A prime example is an early scene in which a woman goes into a barn, where her husband has started up the thresher at three in the morning. The way the camera fetishizes the gleaming, whirring blades and switches between wide shots of the machine and close-ups of the woman, the outcome is inevitable, right? Not in this case. I won’t spoil what happens, but it’s a great use of direction and mis-direction.
Granted, I didn’t love The Crazies; though I liked it a lot. There are a few moments where Eisner calls back some of the scares that worked in earlier scenes, but to a lesser effect. Also, I don’t buy the film’s climax at all. Then again, I’m neither an expert in geography, physics, nor small-grade nuclear weapons; suffice it to say, if you bought the idea of a refrigerator shielding Indiana Jones from the effects of an atomic bomb, you’ll probably be okay with this film’s final action scene. In fact, it is followed by an effective ending that almost made up for the previous two minutes. Then again, this is followed by a credits-sequence coda that makes absolutely zero sense, and feels like a studio executive’s note.

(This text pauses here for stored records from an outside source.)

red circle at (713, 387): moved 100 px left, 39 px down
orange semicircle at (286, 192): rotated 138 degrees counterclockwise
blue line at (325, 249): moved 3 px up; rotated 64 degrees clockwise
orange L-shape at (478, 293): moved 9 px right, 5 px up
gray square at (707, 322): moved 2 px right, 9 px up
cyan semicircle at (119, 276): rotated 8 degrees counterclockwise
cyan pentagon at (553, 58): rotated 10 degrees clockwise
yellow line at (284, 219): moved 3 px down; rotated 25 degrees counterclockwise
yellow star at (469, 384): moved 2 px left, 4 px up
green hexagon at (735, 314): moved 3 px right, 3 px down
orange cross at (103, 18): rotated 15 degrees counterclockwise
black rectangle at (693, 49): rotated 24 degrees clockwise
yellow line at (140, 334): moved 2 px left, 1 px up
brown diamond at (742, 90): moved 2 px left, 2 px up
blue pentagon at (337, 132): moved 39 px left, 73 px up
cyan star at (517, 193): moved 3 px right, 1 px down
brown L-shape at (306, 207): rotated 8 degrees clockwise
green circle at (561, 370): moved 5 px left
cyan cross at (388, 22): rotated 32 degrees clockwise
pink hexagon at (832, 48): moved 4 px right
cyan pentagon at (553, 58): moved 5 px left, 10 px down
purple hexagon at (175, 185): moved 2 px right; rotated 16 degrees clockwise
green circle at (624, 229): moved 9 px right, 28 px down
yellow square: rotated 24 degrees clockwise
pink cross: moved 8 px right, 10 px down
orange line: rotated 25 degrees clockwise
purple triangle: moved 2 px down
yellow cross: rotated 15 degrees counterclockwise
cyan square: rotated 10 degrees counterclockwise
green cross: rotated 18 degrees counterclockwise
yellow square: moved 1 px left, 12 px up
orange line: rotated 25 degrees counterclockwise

These are nitpicks that mostly bothered me after I’d left the theatre; while the movie was going on, I was full on-board with the story and the suspense.
It’s ironic that George Romero has released two zombie movies in the last five years—with one in the can, awaiting release—and neither of them are as good as two remakes of his earlier works. The new version of The Crazies and Zack Snyder’s Dawn of the Dead update from 2004 prove that remakes—or re-imaginings, or whatever the hell market researchers are calling them this afternoon—don’t have to be lowest-common-denominator bores. These two films, though not original ideas, have distinct voices and are aimed, I think, at moviegoers who don’t necessarily love horror movies. Eisner and Snyder know that thrillers should thrill, and not get weighed down in confused political messages or special effects (they also have a penchant for opening their movies with Johnny Cash songs). If only more remakes were about vision rather than brand recognition, I think we’d see an ironic end to the argument that Hollywood is creatively bankrupt.
Note: My dear friend Meghan made me aware of a phenomenon whereby some moviegoers require a bit of "liquid courage" before going to see horror films--I guess it keeps the nerves from getting too rattled. For my money, I'd say The Crazies is a two-shots-of-Patron motion picture.